* [YOUR ASSIGNMENT]: As the answer, give every line of the records that includes the word "text".

=== Begin Enclosure ===

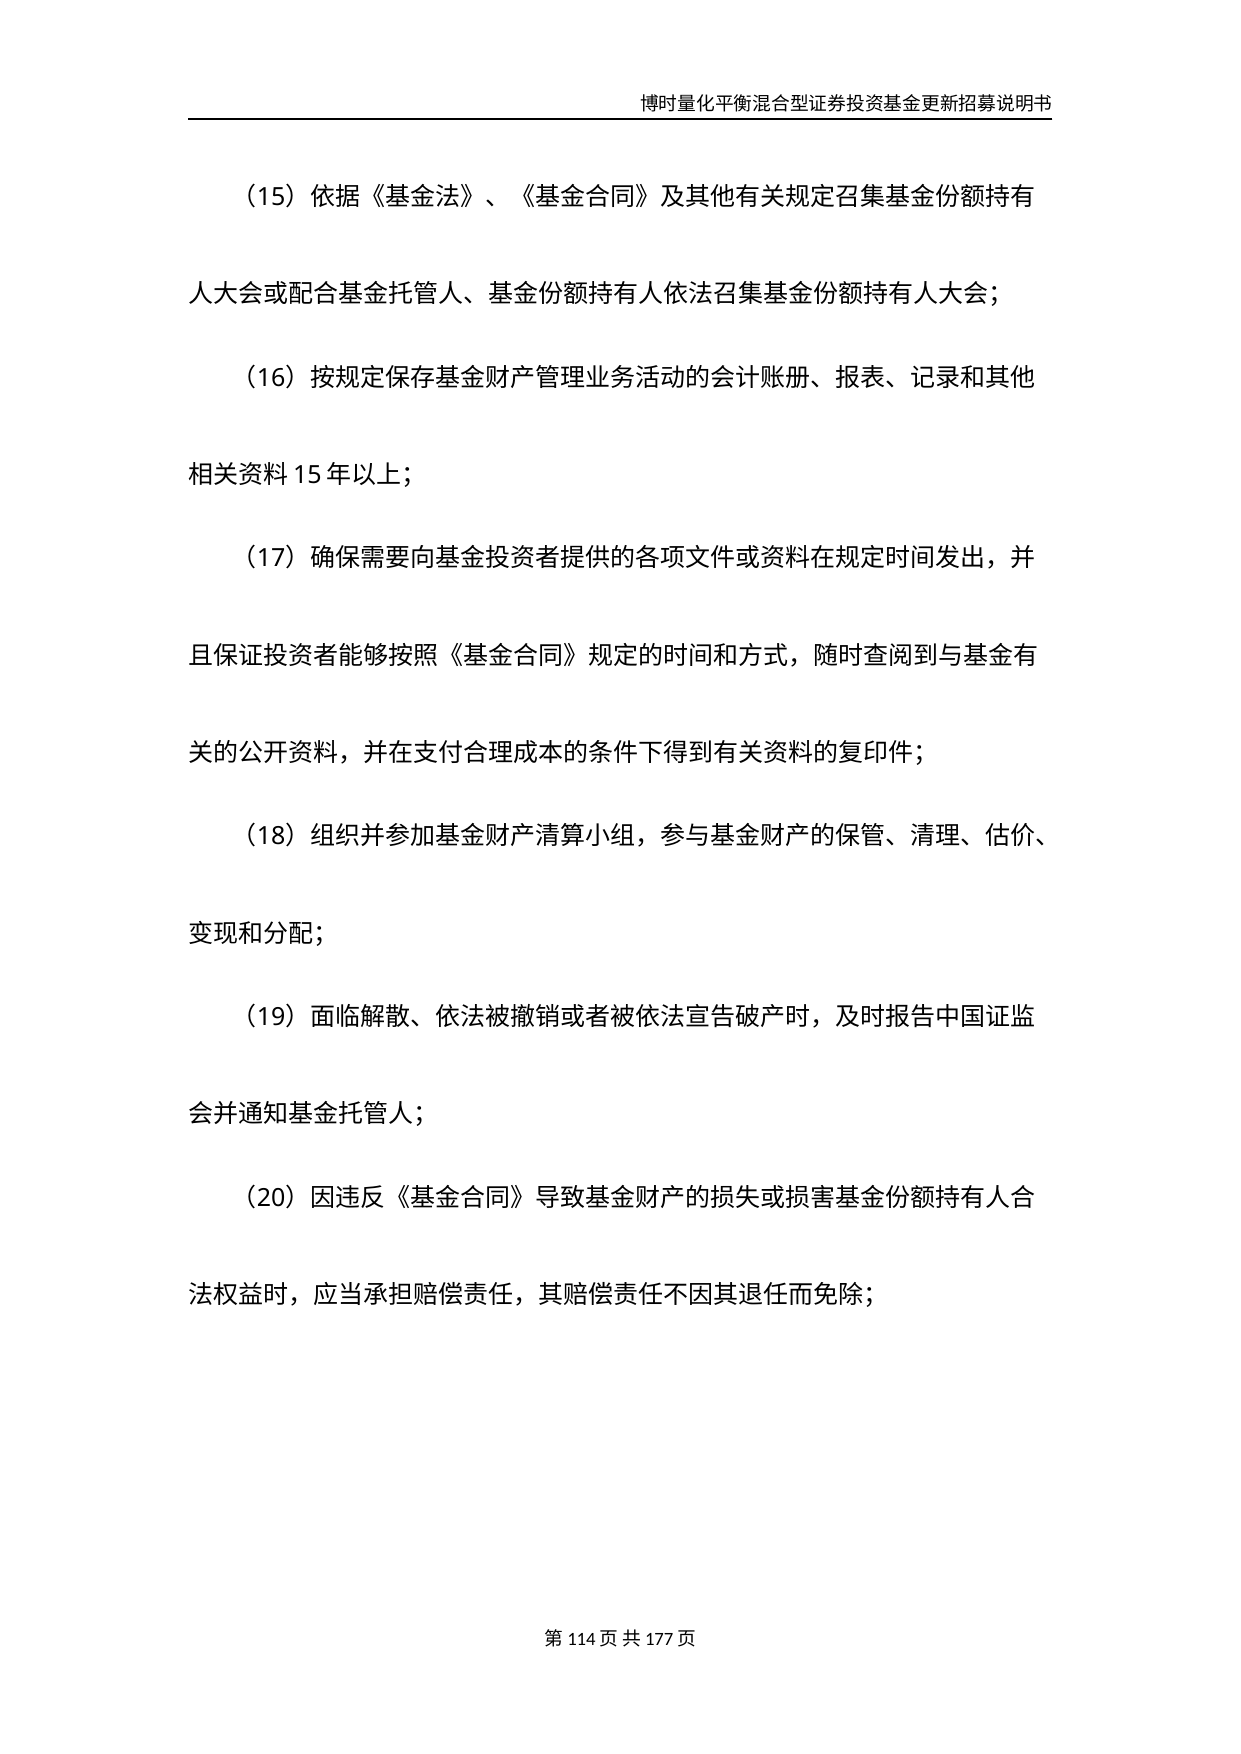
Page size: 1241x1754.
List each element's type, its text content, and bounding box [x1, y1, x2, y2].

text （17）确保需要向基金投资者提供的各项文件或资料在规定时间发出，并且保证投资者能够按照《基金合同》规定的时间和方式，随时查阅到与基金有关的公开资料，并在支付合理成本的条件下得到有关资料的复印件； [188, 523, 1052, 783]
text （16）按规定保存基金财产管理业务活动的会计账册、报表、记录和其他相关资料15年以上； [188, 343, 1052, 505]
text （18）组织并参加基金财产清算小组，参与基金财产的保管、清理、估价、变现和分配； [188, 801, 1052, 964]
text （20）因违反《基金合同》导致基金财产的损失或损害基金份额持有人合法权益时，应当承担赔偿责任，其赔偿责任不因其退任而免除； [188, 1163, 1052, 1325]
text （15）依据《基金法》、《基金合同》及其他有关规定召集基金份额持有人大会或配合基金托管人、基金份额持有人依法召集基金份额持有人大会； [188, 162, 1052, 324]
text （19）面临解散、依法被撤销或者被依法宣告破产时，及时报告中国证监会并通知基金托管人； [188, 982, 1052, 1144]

=== End Enclosure ===

* [SOLVED PROBLEM]:
List each element's type, its text content, and bounding box [x1, y1, x2, y2].
text （17）确保需要向基金投资者提供的各项文件或资料在规定时间发出，并且保证投资者能够按照《基金合同》规定的时间和方式，随时查阅到与基金有关的公开资料，并在支付合理成本的条件下得到有关资料的复印件； [188, 523, 1052, 783]
text （16）按规定保存基金财产管理业务活动的会计账册、报表、记录和其他相关资料15年以上； [188, 343, 1052, 505]
text （18）组织并参加基金财产清算小组，参与基金财产的保管、清理、估价、变现和分配； [188, 801, 1052, 964]
text （20）因违反《基金合同》导致基金财产的损失或损害基金份额持有人合法权益时，应当承担赔偿责任，其赔偿责任不因其退任而免除； [188, 1163, 1052, 1325]
text （15）依据《基金法》、《基金合同》及其他有关规定召集基金份额持有人大会或配合基金托管人、基金份额持有人依法召集基金份额持有人大会； [188, 162, 1052, 324]
text （19）面临解散、依法被撤销或者被依法宣告破产时，及时报告中国证监会并通知基金托管人； [188, 982, 1052, 1144]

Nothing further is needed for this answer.